- O Estado de S. Paulo
No delicado momento de pandemia, foi Jair
Bolsonaro quem acionou o dispositivo das ruas. Insistiu em mostrar força e
pouco caso com a Covid-19. Natural que cedo ou tarde o antibolsonarismo
revidasse, na convicção de que mais letal que o vírus é a postura do
presidente. A resistência explodiria inevitavelmente e retiraria o monopólio
que ilusoriamente o bolsonarismo acreditava ter sobre o que chama de “povo”.
As jornadas do antibolsonarismo não devem parar por aí. Quem vacinado foi às ruas tende a repetir a dose; quem, sem a vacina, correu riscos continuará com a mesma disposição. E quem por falta de vacina se absteve, vacinado, pode aderir a novos protestos. A paisagem se alterou, o lado da Rua que faltava surgiu na foto.

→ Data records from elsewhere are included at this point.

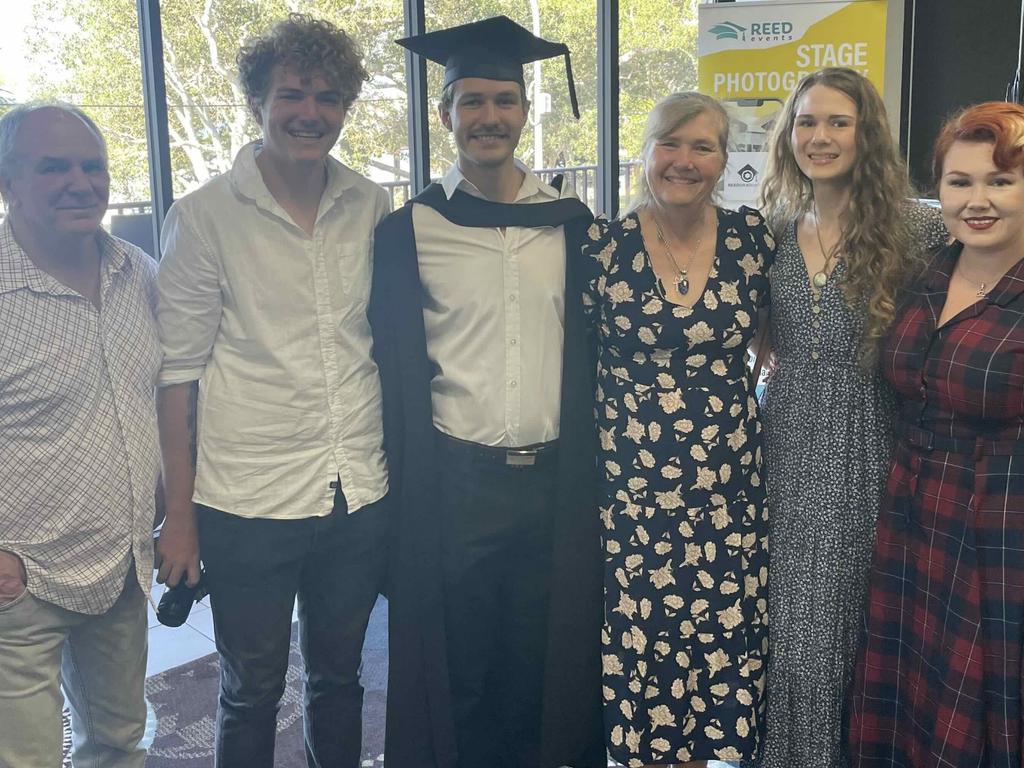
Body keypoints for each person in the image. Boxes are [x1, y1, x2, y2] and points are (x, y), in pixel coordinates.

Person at [154, 15, 390, 767]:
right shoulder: (203, 217)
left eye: (328, 97)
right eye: (291, 93)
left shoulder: (372, 206)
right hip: (247, 499)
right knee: (251, 688)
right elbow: (177, 376)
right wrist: (180, 518)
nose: (309, 112)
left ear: (346, 107)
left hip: (356, 492)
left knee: (338, 680)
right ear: (258, 99)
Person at [372, 16, 605, 768]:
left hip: (554, 481)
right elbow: (388, 361)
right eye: (471, 102)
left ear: (525, 113)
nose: (489, 118)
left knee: (537, 661)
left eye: (504, 101)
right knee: (460, 661)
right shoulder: (410, 231)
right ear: (446, 116)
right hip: (456, 481)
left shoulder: (575, 228)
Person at [753, 68, 946, 768]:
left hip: (871, 441)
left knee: (845, 632)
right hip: (781, 443)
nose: (821, 137)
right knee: (781, 631)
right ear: (788, 134)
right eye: (807, 122)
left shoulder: (918, 224)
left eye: (839, 122)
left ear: (866, 134)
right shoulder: (772, 228)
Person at [582, 91, 774, 767]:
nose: (685, 161)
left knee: (715, 639)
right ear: (646, 152)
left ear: (726, 159)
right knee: (643, 639)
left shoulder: (756, 241)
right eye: (671, 143)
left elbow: (785, 343)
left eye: (704, 146)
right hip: (631, 488)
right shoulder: (601, 247)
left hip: (727, 489)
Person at [849, 100, 1024, 768]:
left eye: (1000, 182)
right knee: (912, 695)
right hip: (915, 519)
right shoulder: (929, 273)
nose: (978, 200)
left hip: (1001, 535)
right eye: (961, 182)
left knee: (984, 705)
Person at [0, 103, 161, 768]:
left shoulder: (140, 274)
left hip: (122, 569)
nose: (80, 182)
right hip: (20, 580)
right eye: (53, 166)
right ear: (7, 183)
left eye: (92, 166)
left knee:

Imagens aéreas sugerem que a rua
oposicionista é maior que a governista – embora o extremismo possa contar com
recursos espúrios, como a repressão policial. Ações como da PM de Pernambuco
podem, paradoxalmente, potencializar o repúdio ao governo — como em 2013, quando
uma jornalista foi igualmente baleada no olho, em São Paulo.
A aceleração da contaminação frearia o
processo, mas o aumento de casos tampouco seria favorável ao governo. Também
interesses eleitorais se colocam e há a quem a eventual queda de Bolsonaro em nada
interesse. Mas lideranças do tipo já têm sido atropeladas e vão a reboque da
indignação incontida de manifestantes.
Apostar na recuperação econômica é a bala
de prata do governo. Resta saber em qual ritmo se daria e o que seria o efeito
do desemprego e do recrudescimento da fome, a pouco mais de um ano da eleição.
No momento, não há respostas. E, mesmo assim, restarão os mortos — que,
infelizmente, não voltarão.
O potencial de piora é impressionante, eis
agora a Copa América, no País. Na Colômbia, o evento que lá se realizaria já
estimulou protestos; em 2013, a Copa das Confederações, no Brasil, foi
explosiva. Difícil saber seus efeitos por aqui, mas positivo não será. O gás
dos protestos, uma vez liberado, tende a se expandir.
*Carlos Melo, cientista político. Professor do Insper.